··· TEXT BLOCK

Eleven reports of 4 randomised controlled trials, with a total of 1,634 patients, were included in the meta-analysis.
A narrative description of the included studies was provided in addition to the quantitative results.
Cardiac resynchronization was associated with a 51% reduction in death from progressive heart failure (4 trials); the OR was 0.49 (95% CI: 0.25, 0.93). There was no evidence of statistical heterogeneity (P=0.85).
Based on data from 3 trials (1,080 randomised patients), cardiac resynchronisation decreased the combined end point of death from progressive heart failure or cardiac transplantation by 59%; the OR was 0.41 (95% CI: 0.19, 0.87). Heterogeneity was not reported.
Cardiac resynchronization was not associated with a statistically- significant effect on non-heart failure mortality (4 trials); the OR was 1.15 (95% CI: 0.65, 2.02). Heterogeneity was not reported. Cardiac resynchronisation was, however, associated with a trend towards reduced all-cause mortality (4 trials); the OR was 0.77 (95% CI: 0.51, 1.18). There was no evidence of statistical heterogeneity between the 4 trials (P=0.83).

······

EXERCISE GOAL ▸ Carry on writing the summary of the cardiac resynchronization trials, starting after its final sentence. The rows that follow aren't needed here.

··· SOURCE MATERIAL

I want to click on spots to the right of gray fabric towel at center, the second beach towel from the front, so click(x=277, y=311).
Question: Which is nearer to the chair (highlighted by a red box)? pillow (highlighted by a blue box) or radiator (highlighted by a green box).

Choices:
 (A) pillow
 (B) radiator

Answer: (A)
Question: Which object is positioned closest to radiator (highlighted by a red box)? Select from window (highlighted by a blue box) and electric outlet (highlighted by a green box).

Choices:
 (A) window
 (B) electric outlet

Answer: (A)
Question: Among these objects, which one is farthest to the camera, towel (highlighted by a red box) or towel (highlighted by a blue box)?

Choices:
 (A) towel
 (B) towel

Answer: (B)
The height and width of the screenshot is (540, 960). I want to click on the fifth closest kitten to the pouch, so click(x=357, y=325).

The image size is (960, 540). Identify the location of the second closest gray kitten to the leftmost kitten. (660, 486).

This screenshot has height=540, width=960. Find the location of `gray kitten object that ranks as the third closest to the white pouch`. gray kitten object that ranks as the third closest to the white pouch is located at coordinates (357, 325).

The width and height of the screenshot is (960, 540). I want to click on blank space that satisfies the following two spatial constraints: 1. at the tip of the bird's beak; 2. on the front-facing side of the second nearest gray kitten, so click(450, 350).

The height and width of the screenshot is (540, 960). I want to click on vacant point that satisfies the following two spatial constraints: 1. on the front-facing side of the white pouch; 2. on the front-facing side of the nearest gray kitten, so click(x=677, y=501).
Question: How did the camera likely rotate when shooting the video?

······

RESPONSE TO THIS TASK ▸
Based on data from 3 studies (1,497 patients), cardiac resynchronisation reduced hospitalisation for heart failure by 29%; the was OR 0.71 (95% CI: 0.53, 0.96).
Among patients with ICDs, cardiac resynchronisation was not associated with a statistically-significant reduction in patients experiencing ventricular tachycardia or ventricular fibrillation; the OR was 0.92 (95% CI: 0.67, 1.27).
Sensitivity analyses (for death from progressive heart failure) revealed that fixed- and random-effects models yielded identical results. The exclusion of patients with mild heart failure (NYHA class II) resulted in a change in the OR for death from progressive heart failure from 0.49 (95% CI 0.25, 0.93) to 0.51 (95% CI 0.26, 1.0). The results were similar for patients who received pacemakers and those who received ICDs. The exclusion of single trials one by one had little effect on the ORs.